本文
☆ ☆ ☆ ☆ ☆ ☆ ☆

YOSHIの果てしない旅(人々との出会い、そして別れ)

ソ連、西欧列車の旅、英国滞在、欧州横断ヒッチ、イスラエルのキブツ生活、シルクロード、インド、豪州大陸横断ヒッチの旅の話。

日本の縁日や夜店で売っている綿飴や焼きイカが売っていた~イタリアのヒッチの旅

2021-11-21 10:27:02 | 「YOSHIの果てしない旅」 第7章 ロンドン~アテネ間ヒッチの旅
 △さやかになびく潮風、青い空に青い運河。古の宮殿、寺院が静かな青の水面にその影を落としている。水に囲まれたヴェネチアは、旅情豊かな雰囲気を醸し出し、おおらかな、そして心豊かにしてくれた。ヴェネチアの乗合船にての私。

・昭和43年11月21日(木)晴れ(ヴェネチア観光で旅情を楽しむ)
 昨夜知り会った髭を生やしている鈴木、そしてカナダ人のアーロンと共に3人でヴェネチア観光をする事になった。 
所で、Venice(ヴェニス)をイタリア語でVenezia(ヴェネチア)と言うので、ここでは、「ヴェネチア」と言う呼び名で統一した。
ヴェネチアは本土と海を隔てているので、市内に入るのに本土と島を結ぶ長い橋(リベルタ橋3.5キロ)を渡った。私はこれで3度渡っているのであった。1度目と2度目はローマからウィーンヘ行った時、列車は真夜中の11時近くヴェネチアのサンタ・ルチア駅に停車した。その時、駅に進入進出はスイッチバックの形になるので、2度渡ったのである。今度ヴェネチアを去る時を入れれば4回になる。
ヴェネチアへ入る全ての車は、橋を渡った所までであった。市内に車道が無いので、これ以上車は、乗り入れ出来ない。
ヴェネチアは、多くの島から成っていて、大小の運河が市内の至る所、言い替えれば、個々の家の裏口まで張り巡らし、人や物の移動は、全て船に頼っていた。
タクシーは、『TAXI』と表示されたモーター・ボート、観光用のゴンドラ、そして市民の足はなんと言ってもFerry Boat(乗合船)であった。船の停まる所は、船着場と言わず、「ステイション」(駅)と言っていた。

☆ ☆ ☆ ☆ ☆ ☆ ☆

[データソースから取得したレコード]
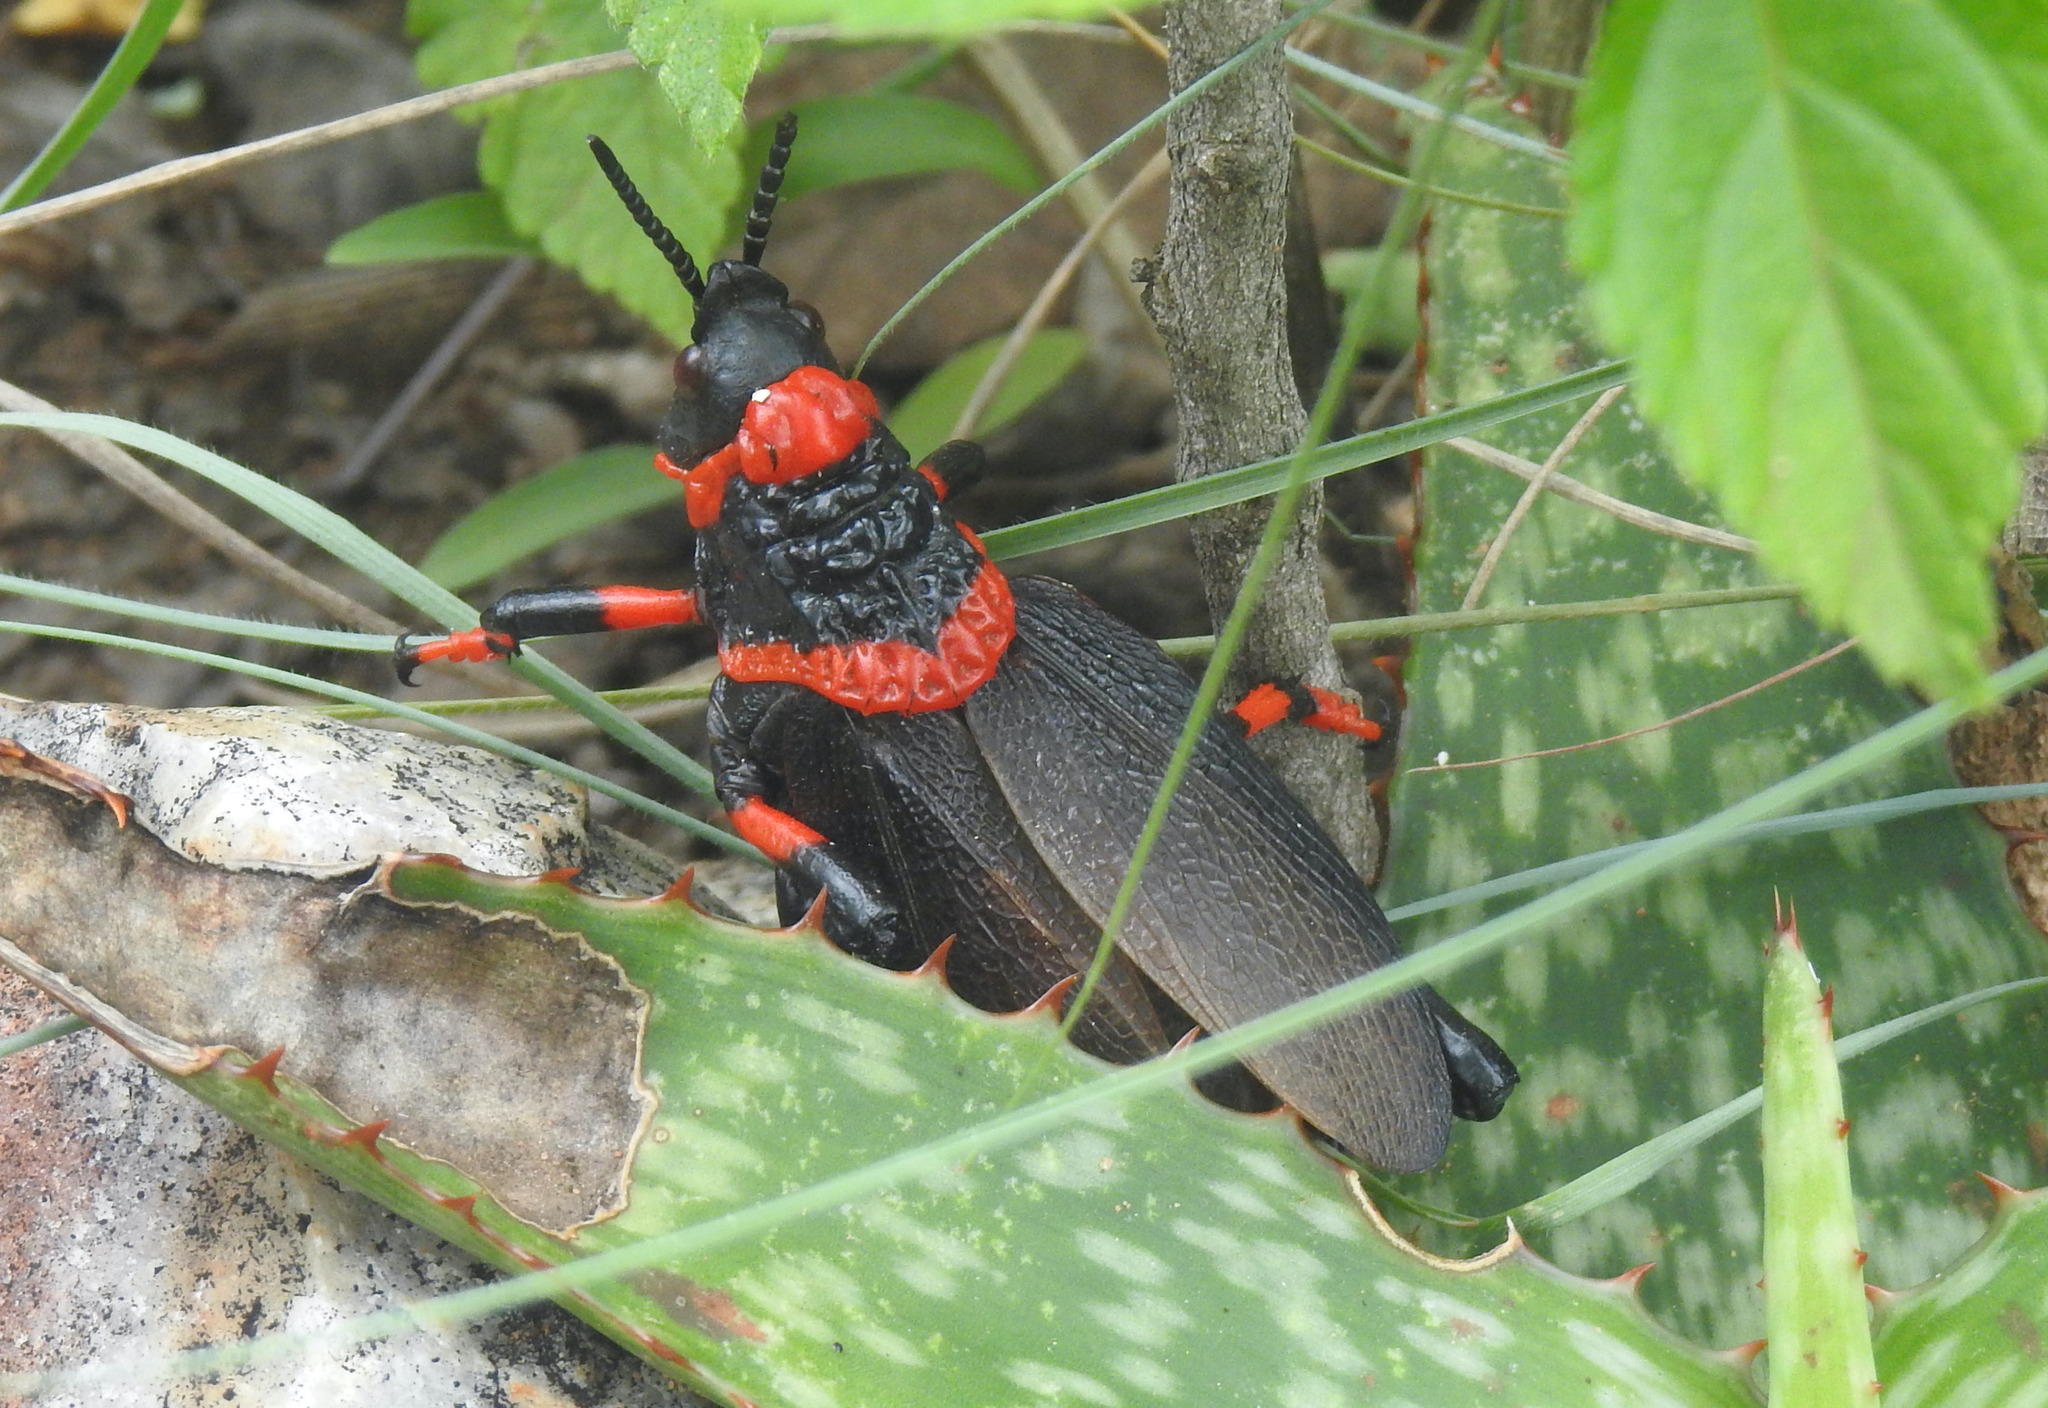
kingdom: Animalia
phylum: Arthropoda
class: Insecta
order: Orthoptera
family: Pyrgomorphidae
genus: Dictyophorus
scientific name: Dictyophorus spumans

☆ ☆ ☆ ☆ ☆ ☆ ☆

指示
a) ヴェネチア旅行記のうち、「日本の縁日や夜店で売っている綿飴や焼きイカが売っていた~イタリアのヒッチの旅」から「去る時を入れれば4回になる。」までを、その語句も含めて一字一句そのまま書き写してください。
b) 次の(i)〜(iii)の記述がヴェネチア旅行記の内容と合っているかを、それぞれ「はい」か「いいえ」で答え、判断の決め手となる旅行記の語句を正確に引用してください。(i) 本土と島を結ぶリベルタ橋の長さは3.5キロである。(ii) ヴェネチアの市内には車で乗り入れることができる。(iii) 筆者はカナダ人のアーロンを含む3人でヴェネチア観光をすることになった。
c) ヴェネチア旅行記を、本文の最後の文のあとから引き続き書き進めてください。

課題別の回答
a)
日本の縁日や夜店で売っている綿飴や焼きイカが売っていた~イタリアのヒッチの旅

2021-11-21 10:27:02 | 「YOSHIの果てしない旅」 第7章 ロンドン~アテネ間ヒッチの旅
 △さやかになびく潮風、青い空に青い運河。古の宮殿、寺院が静かな青の水面にその影を落としている。水に囲まれたヴェネチアは、旅情豊かな雰囲気を醸し出し、おおらかな、そして心豊かにしてくれた。ヴェネチアの乗合船にての私。

・昭和43年11月21日(木)晴れ(ヴェネチア観光で旅情を楽しむ)
 昨夜知り会った髭を生やしている鈴木、そしてカナダ人のアーロンと共に3人でヴェネチア観光をする事になった。 
所で、Venice(ヴェニス)をイタリア語でVenezia(ヴェネチア)と言うので、ここでは、「ヴェネチア」と言う呼び名で統一した。
ヴェネチアは本土と海を隔てているので、市内に入るのに本土と島を結ぶ長い橋(リベルタ橋3.5キロ)を渡った。私はこれで3度渡っているのであった。1度目と2度目はローマからウィーンヘ行った時、列車は真夜中の11時近くヴェネチアのサンタ・ルチア駅に停車した。その時、駅に進入進出はスイッチバックの形になるので、2度渡ったのである。今度ヴェネチアを去る時を入れれば4回になる。

b)
(i) はい。「長い橋(リベルタ橋3.5キロ)」
(ii) いいえ。「市内に車道が無いので、これ以上車は、乗り入れ出来ない。」
(iii) はい。「カナダ人のアーロンと共に3人でヴェネチア観光をする事になった。」

c)
 ユースの真ん前に運河(カルナ グランテ)があり、駅も直ぐ近くであった。我々はその乗合船に乗って観光に出掛けた。乗船代は50リラ前後であった。このカルナ グランテは、市内の中央に沿って逆Sの字形に走り、ヴェネチアのメイン ストリート(大通り)であった。大通りと言えば、車で混雑しているイメージがあるけれど、時たま船が行き交う程度で、船がしょっちゅう往来している訳ではなかった。日本を含む欧米の車社会にありがちな〝社会問題〟(交通渋滞、事故、排気ガス、騒音等)には、程遠い現実であった。
 運河を行く船上からのヴェネチアの眺め・光景は、最高であった。中世の趣を街並に残し、青色の綺麗な運河の水面に白大理石のゴシック風の宮殿やオリエンタル風ドームの寺院が、その影を落としているのだ。その白と青のコントラストが、とても印象的であった。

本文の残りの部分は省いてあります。